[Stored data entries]
※

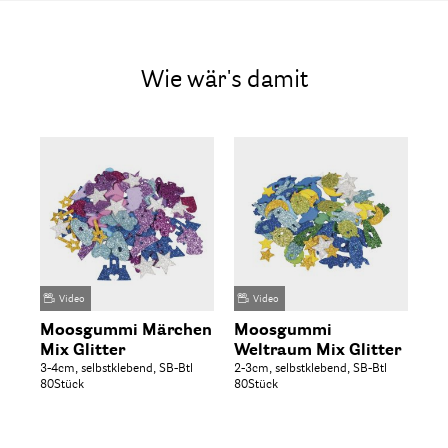
Wie wär's damit
Video
Video
Moosgummi Märchen
Moosgummi
Mo
Mix Glitter
Weltraum Mix Glitter
Gl
3-4cm, selbstklebend, SB-Btl
2-3cm, selbstklebend, SB-Btl
3cm
80Stück
80Stück
130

※

Please extract every line of text from the listing above, reproducing each one without changes, and leave out the pictures.

→ OUTPUT FOR THIS EXERCISE:
Wie wär's damit
Video
Video
Moosgummi Märchen
Moosgummi
Mo
Mix Glitter
Weltraum Mix Glitter
Gl
3-4cm, selbstklebend, SB-Btl
2-3cm, selbstklebend, SB-Btl
3cm
80Stück
80Stück
130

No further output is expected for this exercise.